AEON Credit Service- Oozing Positivity; Reiterate BUY

Date: 
2024-04-12
Firm: 
RHB-OSK
Stock: 
Price Target: 
7.90
Price Call: 
BUY
Last Price: 
7.15
Upside/Downside: 
+0.75 (10.49%)
  • Reiterate BUY, new MYR7.90 TP from MYR7, 18% upside with c.4% FY25F (Feb) yield. Post 4QFY24 results briefing, we gather that prospects for AEON Credit Service are positive heading into FY25F – receivables growth momentum is strong, and efforts to improve asset quality are beginning to bear fruit. We maintain our call on the counter for its robust receivables growth outlook helped by diversified offerings, on top of an attractive valuation – it is trading at 1.1x P/BV (-1SD) against a 15-16% ROE forecast.
  • Optimistic on receivables growth. While the group’s FY25F receivables growth target is 10%, management thinks a 10-15% rate is possible, assuming borrowers are not significantly impacted by inflation and subsidy rationalisation. Growth in FY25F should still be driven by personal financing and credit cards, although the group plans to tap further into the superbike lending space to make up for the slower pace of growth in moped financing. The slowdown in moped financing is mostly deliberate, as moped customers tend to possess weaker credit quality credentials.
  • Expecting more stable impairment write-offs. With an improved receivables portfolio from an asset quality perspective, ACSM is confident that impairment write-offs can reach a steady state of MYR150m per quarter from 2QFY25 – this translates to credit costs of c.3% pa. In the past, the group’s write-off charges fluctuated substantially (write-offs between 1QFY21 and 4QFY24 ranged between MYR28-178m), so we view the greater write-off stability as positive. In the meantime, collection trends appear resilient, and management will focus on implementing its risk-based collection strategy, especially for borrowers who are past due by 2-3 months.

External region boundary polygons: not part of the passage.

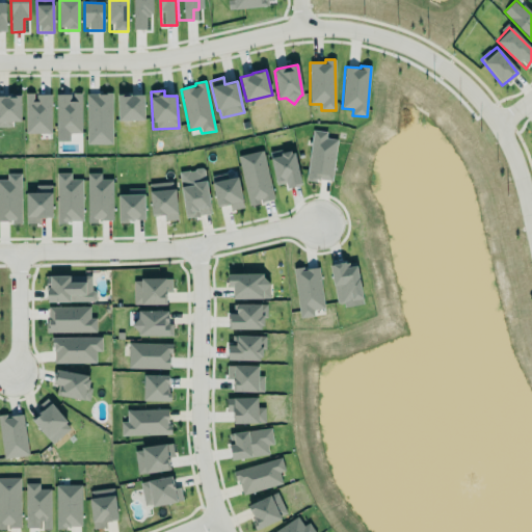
[(26,134),(52,133),(51,95),(35,95),(35,94),(25,94),(26,134)]
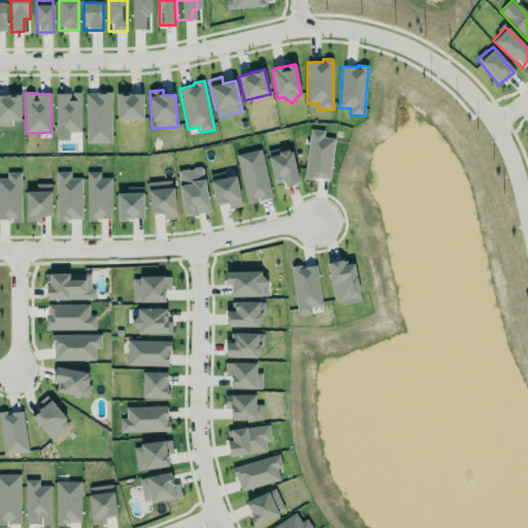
[(57,132),(81,132),(80,93),(56,94),(57,132)]
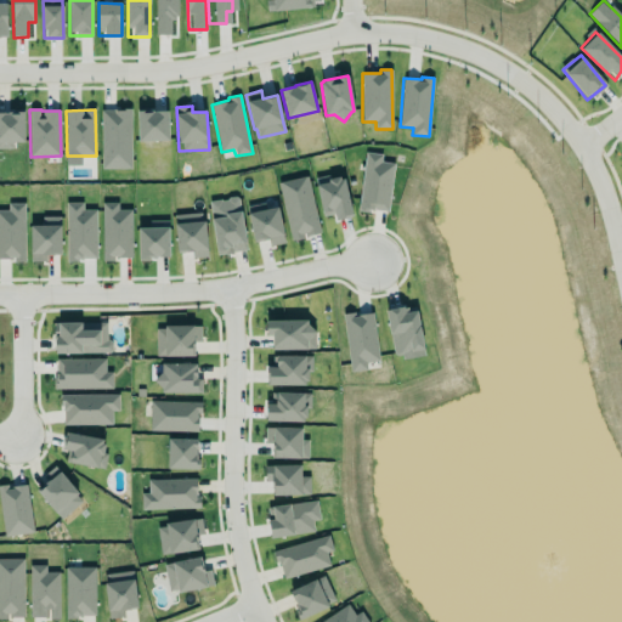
[(131,109),(101,111),(102,169),(133,169),(131,109)]
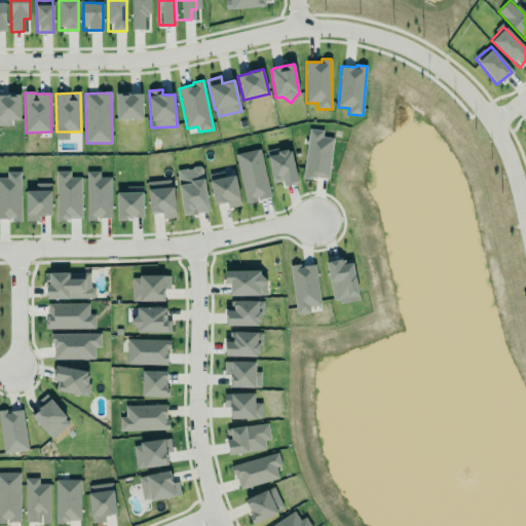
[(116,95),(117,120),(143,119),(142,94),(116,95)]
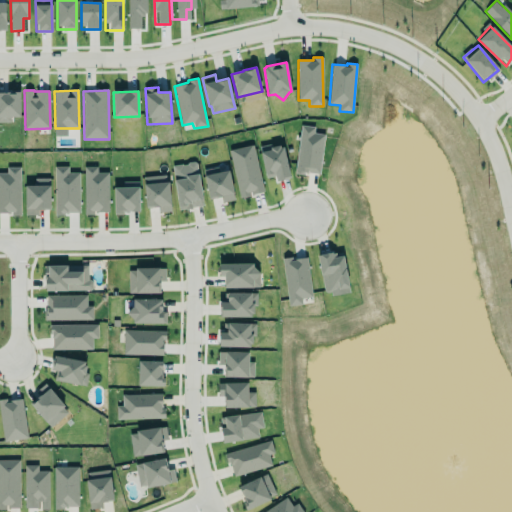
[(0,122),(11,122),(11,117),(20,117),(20,92),(0,92),(0,122)]
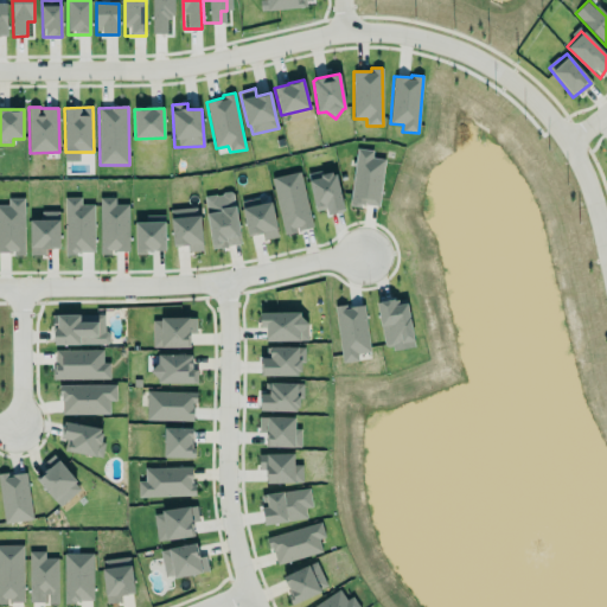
[(356,147),(349,205),(377,205),(384,158),(370,158),(372,147),(356,147)]
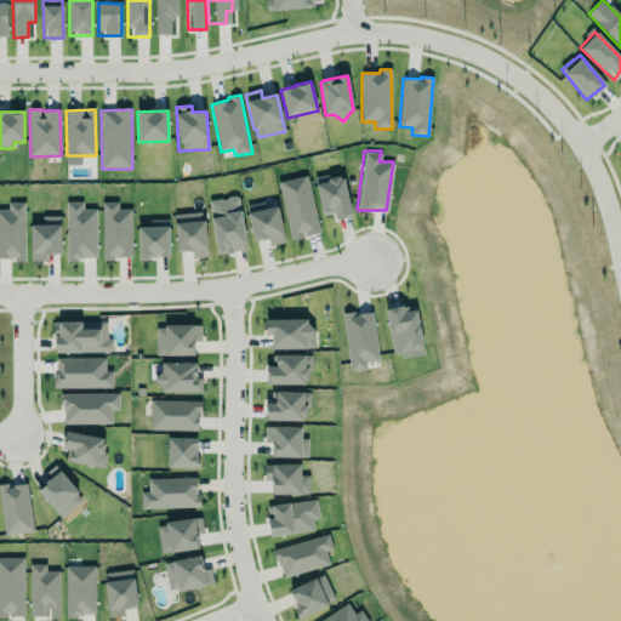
[(291,237),(318,231),(303,174),(277,181),(291,237)]
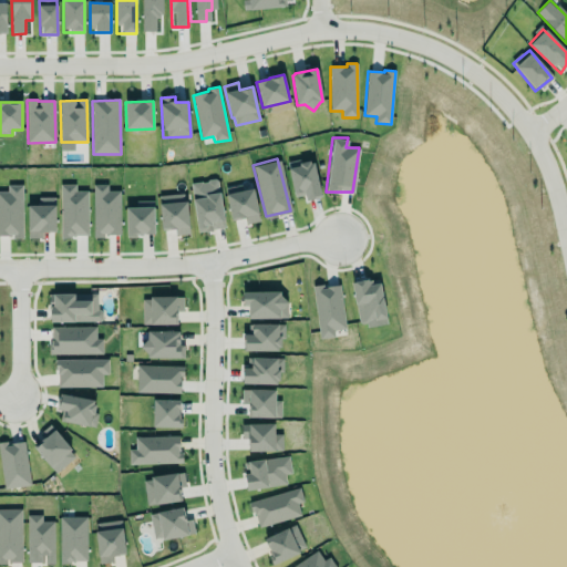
[(288,165),(295,197),(303,195),(306,200),(321,197),(312,160),(288,165)]
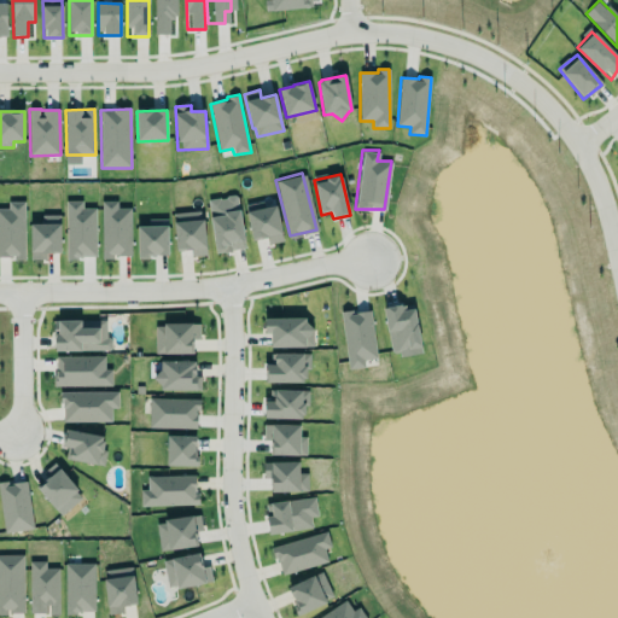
[(209,199),(214,254),(245,250),(239,196),(209,199)]
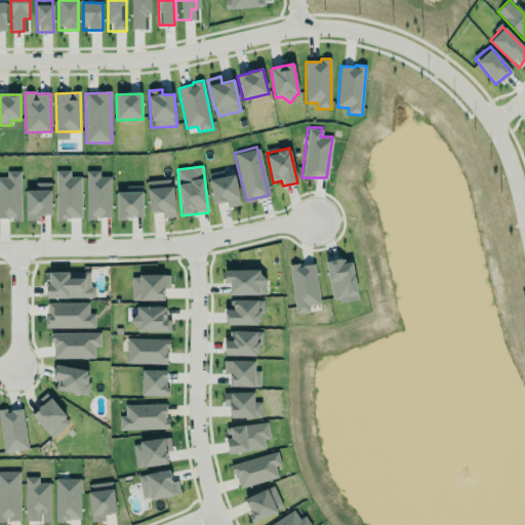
[(0,177),(0,219),(8,219),(8,217),(12,217),(12,220),(21,220),(21,171),(6,171),(6,177),(0,177)]
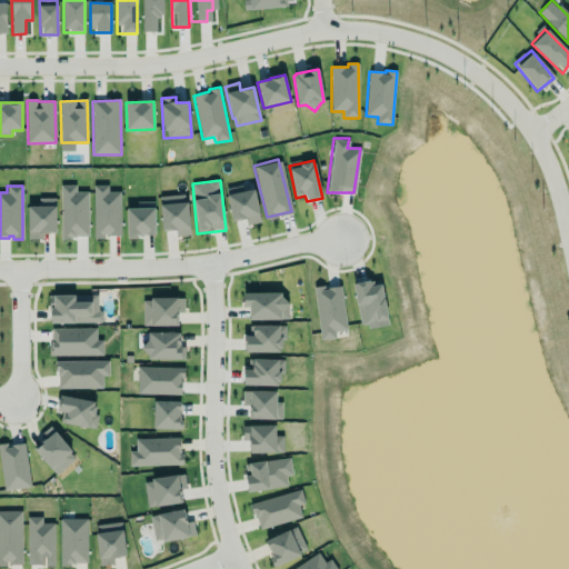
[(60,186),(61,239),(71,239),(71,238),(76,238),(76,237),(88,237),(88,191),(76,192),(76,186),(60,186)]
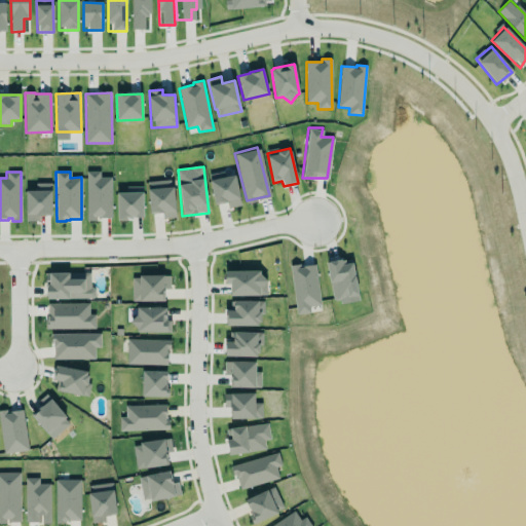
[(86,172),(86,221),(96,221),(96,218),(111,218),(111,178),(100,178),(100,172),(86,172)]
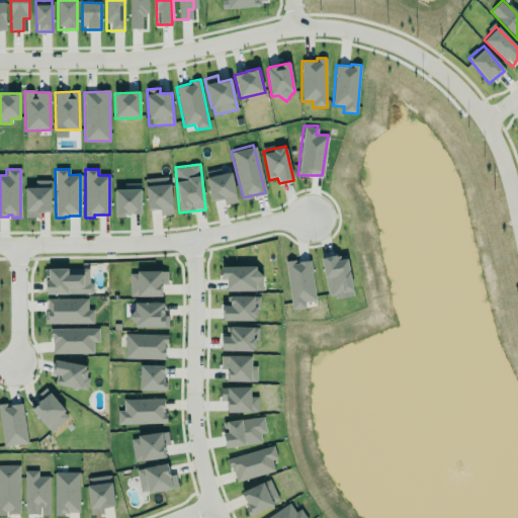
[(232,172),(222,174),(221,170),(205,173),(211,201),(224,199),(225,205),(238,202),(232,172)]
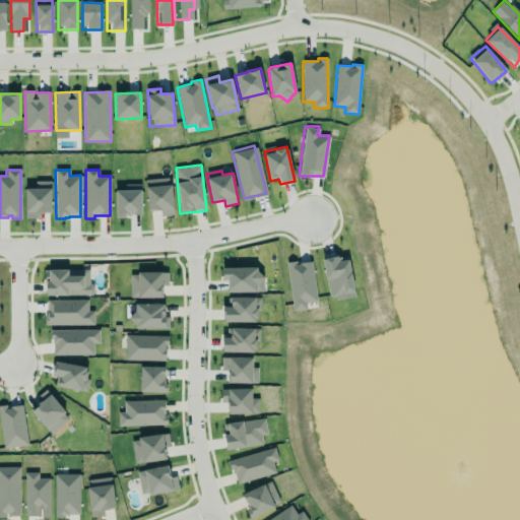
[(145,180),(148,212),(160,211),(160,216),(174,215),(172,185),(169,186),(168,178),(145,180)]
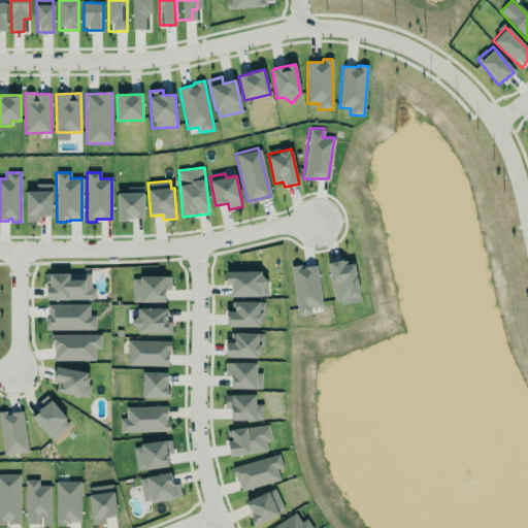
[(26,192),(26,223),(39,222),(39,217),(53,217),(52,184),(35,184),(35,191),(26,192)]
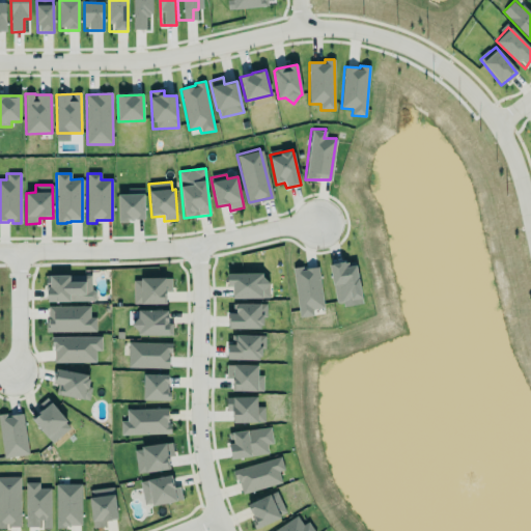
[(118,195),(118,223),(128,223),(128,220),(132,220),(132,219),(144,219),(144,195),(118,195)]
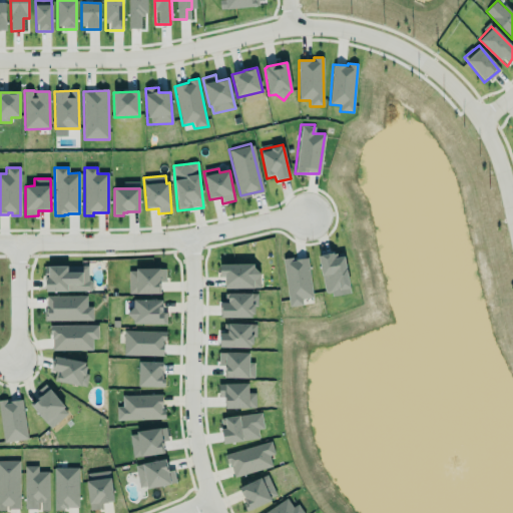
[(318,253),(324,292),(331,291),(332,296),(350,293),(343,252),(336,253),(334,249),(318,253)]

  • Dividend upside potential? ACSM hinted at potentially raising dividend payouts to beyond 30% in the future. Our calculations show that the group will need to raise payouts to 40-50% to bring yields up to 5-6%, which is the level of its closest peers. Existing capital levels are adequate to support such a transition (capital adequacy ratio >20% since FY21), and discussions are ongoing with board members and substantial shareholders.
  • Digital bank updates. AEON Bank has begun accepting public applications for account openings, and the public launch of the bank’s app is slated for 2QCY24. After an initial savings account product, the bank’s priority will be to onboard SMEs within the AEON ecosystem and convert them into AEON Bank customers. Management revised its Year 1 (FY25F) share of losses guidance to MYR60-70m from MYR50-60m previously – this falls in line with the MYR16.6m loss booked in 4QFY24.
  • Forecasts raised by 8-12% as we factor in more optimistic receivables growth assumptions. Our TP rises to MYR7.90, and includes a 2% ESG premium. Our DPS estimates are maintained for now.